• Directions: An exact copy of the entries is required, excluding any pictures.

::: Provided records :::

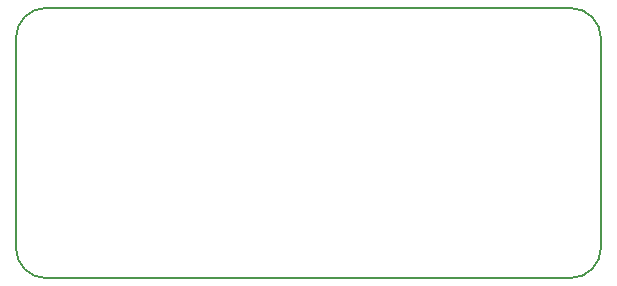
<source format=gbr>
G04 #@! TF.GenerationSoftware,KiCad,Pcbnew,5.1.5-52549c5~84~ubuntu18.04.1*
G04 #@! TF.CreationDate,2020-02-08T18:13:24-07:00*
G04 #@! TF.ProjectId,FeatherWing_KC5,46656174-6865-4725-9769-6e675f4b4335,rev?*
G04 #@! TF.SameCoordinates,Original*
G04 #@! TF.FileFunction,Profile,NP*
%FSLAX46Y46*%
G04 Gerber Fmt 4.6, Leading zero omitted, Abs format (unit mm)*
G04 Created by KiCad (PCBNEW 5.1.5-52549c5~84~ubuntu18.04.1) date 2020-02-08 18:13:24*
%MOMM*%
%LPD*%
G04 APERTURE LIST*
%ADD10C,0.200000*%
G04 APERTURE END LIST*
D10*
X116205000Y-102870000D02*
G75*
G02X113665000Y-100330000I0J2540000D01*
G01*
X113665000Y-82550000D02*
G75*
G02X116205000Y-80010000I2540000J0D01*
G01*
X160655000Y-80010000D02*
G75*
G02X163195000Y-82550000I0J-2540000D01*
G01*
X163195000Y-100330000D02*
G75*
G02X160655000Y-102870000I-2540000J0D01*
G01*
X163195000Y-82550000D02*
X163195000Y-100330000D01*
X116205000Y-80010000D02*
X160655000Y-80010000D01*
X113665000Y-100330000D02*
X113665000Y-82550000D01*
X160655000Y-102870000D02*
X116205000Y-102870000D01*
M02*

</source>
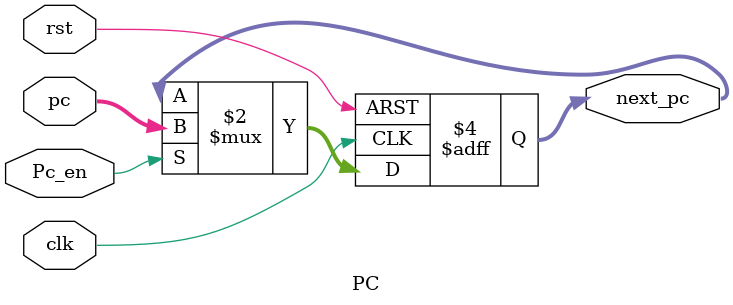
<source format=v>
module PC(
  input clk, rst, Pc_en,
  input [4:0] pc,
  output reg [4:0] next_pc
);

  always @(posedge clk, posedge rst) begin
    if (rst)
      next_pc <= 5'd0;
    else if (Pc_en)
      next_pc <= pc;
  end
endmodule

</source>
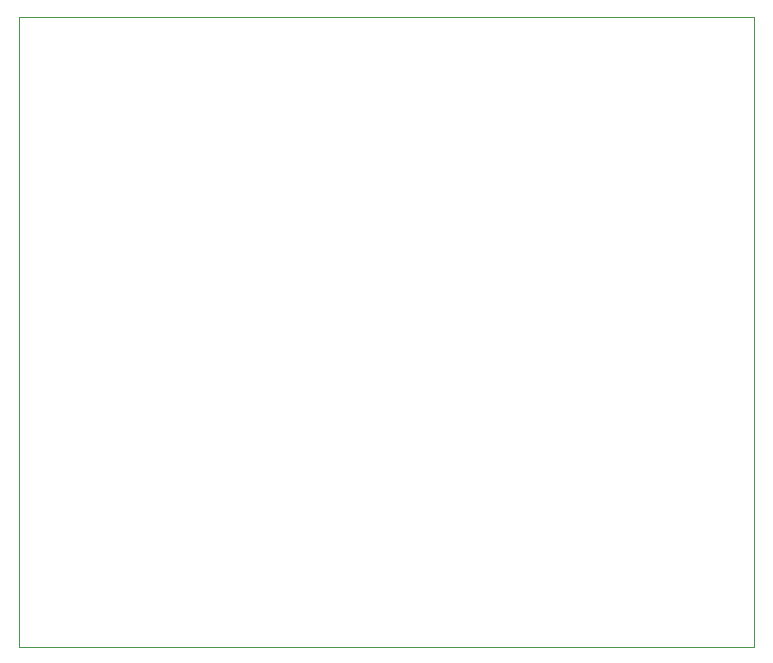
<source format=gm1>
%TF.GenerationSoftware,KiCad,Pcbnew,(6.0.5)*%
%TF.CreationDate,2022-12-08T11:31:36+07:00*%
%TF.ProjectId,Device on bag,44657669-6365-4206-9f6e-206261672e6b,rev?*%
%TF.SameCoordinates,Original*%
%TF.FileFunction,Profile,NP*%
%FSLAX46Y46*%
G04 Gerber Fmt 4.6, Leading zero omitted, Abs format (unit mm)*
G04 Created by KiCad (PCBNEW (6.0.5)) date 2022-12-08 11:31:36*
%MOMM*%
%LPD*%
G01*
G04 APERTURE LIST*
%TA.AperFunction,Profile*%
%ADD10C,0.100000*%
%TD*%
G04 APERTURE END LIST*
D10*
X105410000Y-52705000D02*
X167640000Y-52705000D01*
X167640000Y-52705000D02*
X167640000Y-106045000D01*
X167640000Y-106045000D02*
X105410000Y-106045000D01*
X105410000Y-106045000D02*
X105410000Y-52705000D01*
M02*

</source>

:::

• Written response:
<source format=gbr>
G04 #@! TF.GenerationSoftware,KiCad,Pcbnew,5.1.5-52549c5~84~ubuntu18.04.1*
G04 #@! TF.CreationDate,2020-02-08T18:13:24-07:00*
G04 #@! TF.ProjectId,FeatherWing_KC5,46656174-6865-4725-9769-6e675f4b4335,rev?*
G04 #@! TF.SameCoordinates,Original*
G04 #@! TF.FileFunction,Profile,NP*
%FSLAX46Y46*%
G04 Gerber Fmt 4.6, Leading zero omitted, Abs format (unit mm)*
G04 Created by KiCad (PCBNEW 5.1.5-52549c5~84~ubuntu18.04.1) date 2020-02-08 18:13:24*
%MOMM*%
%LPD*%
G04 APERTURE LIST*
%ADD10C,0.200000*%
G04 APERTURE END LIST*
D10*
X116205000Y-102870000D02*
G75*
G02X113665000Y-100330000I0J2540000D01*
G01*
X113665000Y-82550000D02*
G75*
G02X116205000Y-80010000I2540000J0D01*
G01*
X160655000Y-80010000D02*
G75*
G02X163195000Y-82550000I0J-2540000D01*
G01*
X163195000Y-100330000D02*
G75*
G02X160655000Y-102870000I-2540000J0D01*
G01*
X163195000Y-82550000D02*
X163195000Y-100330000D01*
X116205000Y-80010000D02*
X160655000Y-80010000D01*
X113665000Y-100330000D02*
X113665000Y-82550000D01*
X160655000Y-102870000D02*
X116205000Y-102870000D01*
M02*

</source>
<source format=v>
module PC(
  input clk, rst, Pc_en,
  input [4:0] pc,
  output reg [4:0] next_pc
);

  always @(posedge clk, posedge rst) begin
    if (rst)
      next_pc <= 5'd0;
    else if (Pc_en)
      next_pc <= pc;
  end
endmodule

</source>
<source format=gm1>
%TF.GenerationSoftware,KiCad,Pcbnew,(6.0.5)*%
%TF.CreationDate,2022-12-08T11:31:36+07:00*%
%TF.ProjectId,Device on bag,44657669-6365-4206-9f6e-206261672e6b,rev?*%
%TF.SameCoordinates,Original*%
%TF.FileFunction,Profile,NP*%
%FSLAX46Y46*%
G04 Gerber Fmt 4.6, Leading zero omitted, Abs format (unit mm)*
G04 Created by KiCad (PCBNEW (6.0.5)) date 2022-12-08 11:31:36*
%MOMM*%
%LPD*%
G01*
G04 APERTURE LIST*
%TA.AperFunction,Profile*%
%ADD10C,0.100000*%
%TD*%
G04 APERTURE END LIST*
D10*
X105410000Y-52705000D02*
X167640000Y-52705000D01*
X167640000Y-52705000D02*
X167640000Y-106045000D01*
X167640000Y-106045000D02*
X105410000Y-106045000D01*
X105410000Y-106045000D02*
X105410000Y-52705000D01*
M02*

</source>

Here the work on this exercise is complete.